◆ THE PROBLEM
In the document excerpt on expanding Forth program space, why can the 29k bytes of Flash-EEPROM hold quite a large program? Answer in one to three sentences.

◆ DOCUMENT EXCERPT
───

If you use the TDS2020DV development board to produce your applications, the compile to Flash-EEPROM facility will not be immediately available to you. However, the Forth ROM version 4.xxDV is still useful to you in two ways:

 

1.       As an update from the current version 3.07.

2.       To make a customised H8/532 with part of your program already compiled into the microprocessor. The resulting H8/532 will allow you to compile the rest of the program directly into Flash-EEPROM. See THE PART1/PART2 CONFIGURATION, page 238.

EXPANDING THE PROGRAM SPACE

AVAILABLE METHODS

The available program space in the Flash-EEPROM is 29k bytes. This can hold quite a large program because Forth is more compact than other languages and a lot of sub-programs such as LCD and keypad support are already pre-compiled into the Forth system. Larger programs can be accommodated in these ways:

 

q       Use the second part of the H8/532 microprocessor by adopting the ‘Part1/Part2’ configuration. This is very important and is described in the next section in more detail.

q       Off-load text in the program. Messages destined for LCDs can be placed in a PCMCIA-ATA or Compact Flash card or on a Flash chip on the two-wire I2C bus. The latter can be mounted in the 8-pin socket present on TDS2020CM2 PCMCIA and TDS2020CAN (Controller Area Network) adapters. See file #EXTMESS.TDS for details.

q       Reduce the program size by up to 10% by cutting down the size of stored names from the default maximum length of 31 characters. 3 WIDTH ! at the start of your program will cause definition name MAGIC-POTION to be stored as MAG along with its length of 12 bytes. 9 bytes would be saved in this case. Note that choice of names is important, some names may then clash, CONCERT would match the system name CONTEXT with a length of 3 since only 3 characters and the name length would be checked on compilation.

q       Use the empty space in the second part of the H8/532 microprocessor for tables such as character shapes for graphics displays.

q       Use a Flash chip in the 32-pin socket for assembler coded interrupts or in-line parts of the program. Put only a shortened definition in the main dictionary. For example, this calls a subroutine at address hex FF124 in the extended memory:

   HEX
   CODE PROCESS
      FF124. PJSR,
   END-CODE
   DECIMAL

THE PART1/PART2 CONFIGURATION

The normally empty 16k bytes in the microprocessor are used to hold a stable part of your program, the rest being external in the 28-pin socket as usual. You get

 

q       An extra 16k bytes of compiled code

q       Faster compilation, a large section having been pre-compiled

q       All the advantages of Flash Forth in the 28-pin socket

q       The ability to change the second part of the program at will

 

Using #PART1F.TDS you make a H8/532 microprocessor customised to your series of applications by combining both the Forth system and your own primitives to make up to 32k bytes of code you burn into the H8/532.

───

◆ DATASET
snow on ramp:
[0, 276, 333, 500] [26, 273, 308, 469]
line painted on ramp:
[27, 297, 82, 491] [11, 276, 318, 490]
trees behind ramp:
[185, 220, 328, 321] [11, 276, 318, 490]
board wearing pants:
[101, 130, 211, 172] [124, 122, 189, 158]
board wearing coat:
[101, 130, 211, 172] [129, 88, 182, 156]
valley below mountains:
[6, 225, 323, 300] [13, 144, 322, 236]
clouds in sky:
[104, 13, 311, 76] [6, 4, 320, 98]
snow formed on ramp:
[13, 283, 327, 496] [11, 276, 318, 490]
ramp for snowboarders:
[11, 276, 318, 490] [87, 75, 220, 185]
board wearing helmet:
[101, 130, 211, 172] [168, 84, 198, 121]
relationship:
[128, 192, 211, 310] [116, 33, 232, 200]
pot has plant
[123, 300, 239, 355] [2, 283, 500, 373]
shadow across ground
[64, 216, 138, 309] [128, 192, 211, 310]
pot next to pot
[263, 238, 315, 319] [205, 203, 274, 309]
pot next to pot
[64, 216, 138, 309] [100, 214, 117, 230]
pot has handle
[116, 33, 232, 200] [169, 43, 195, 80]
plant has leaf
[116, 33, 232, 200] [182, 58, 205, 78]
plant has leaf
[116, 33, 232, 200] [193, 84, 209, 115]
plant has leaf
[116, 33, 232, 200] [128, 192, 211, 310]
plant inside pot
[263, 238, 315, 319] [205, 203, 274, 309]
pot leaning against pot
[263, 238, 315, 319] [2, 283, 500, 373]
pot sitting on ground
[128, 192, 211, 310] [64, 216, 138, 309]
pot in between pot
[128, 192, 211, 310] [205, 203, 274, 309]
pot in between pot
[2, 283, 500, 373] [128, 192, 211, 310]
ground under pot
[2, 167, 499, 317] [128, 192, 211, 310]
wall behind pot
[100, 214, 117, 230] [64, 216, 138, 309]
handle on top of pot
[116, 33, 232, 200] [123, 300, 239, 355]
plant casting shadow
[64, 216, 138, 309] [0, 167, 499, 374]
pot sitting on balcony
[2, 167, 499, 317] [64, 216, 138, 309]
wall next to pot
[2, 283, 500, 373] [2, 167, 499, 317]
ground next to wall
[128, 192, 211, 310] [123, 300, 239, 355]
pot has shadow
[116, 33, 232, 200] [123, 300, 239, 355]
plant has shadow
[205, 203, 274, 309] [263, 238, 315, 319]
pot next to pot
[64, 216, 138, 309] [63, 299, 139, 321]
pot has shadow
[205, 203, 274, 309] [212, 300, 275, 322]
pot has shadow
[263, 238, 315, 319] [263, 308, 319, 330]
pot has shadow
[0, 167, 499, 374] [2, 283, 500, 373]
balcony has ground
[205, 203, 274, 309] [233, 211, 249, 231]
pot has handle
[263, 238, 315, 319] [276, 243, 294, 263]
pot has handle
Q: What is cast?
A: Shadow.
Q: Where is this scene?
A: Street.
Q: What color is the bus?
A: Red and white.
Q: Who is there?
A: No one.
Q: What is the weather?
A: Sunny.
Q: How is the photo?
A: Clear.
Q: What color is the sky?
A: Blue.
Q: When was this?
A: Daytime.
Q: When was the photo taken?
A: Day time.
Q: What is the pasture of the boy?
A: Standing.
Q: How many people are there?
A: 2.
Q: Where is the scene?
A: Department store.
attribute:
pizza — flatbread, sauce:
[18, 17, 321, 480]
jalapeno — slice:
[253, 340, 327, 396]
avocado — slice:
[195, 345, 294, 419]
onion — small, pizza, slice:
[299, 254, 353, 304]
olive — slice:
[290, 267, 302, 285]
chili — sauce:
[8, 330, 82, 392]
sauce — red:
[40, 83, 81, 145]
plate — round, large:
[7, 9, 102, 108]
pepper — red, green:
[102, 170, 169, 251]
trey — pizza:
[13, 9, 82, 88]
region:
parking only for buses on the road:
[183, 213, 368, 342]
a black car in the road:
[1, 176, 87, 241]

───

◆ THE COMPLETED TASK
Forth is more compact than other languages. Many sub-programs, such as LCD and keypad support, are also already pre-compiled into the Forth system.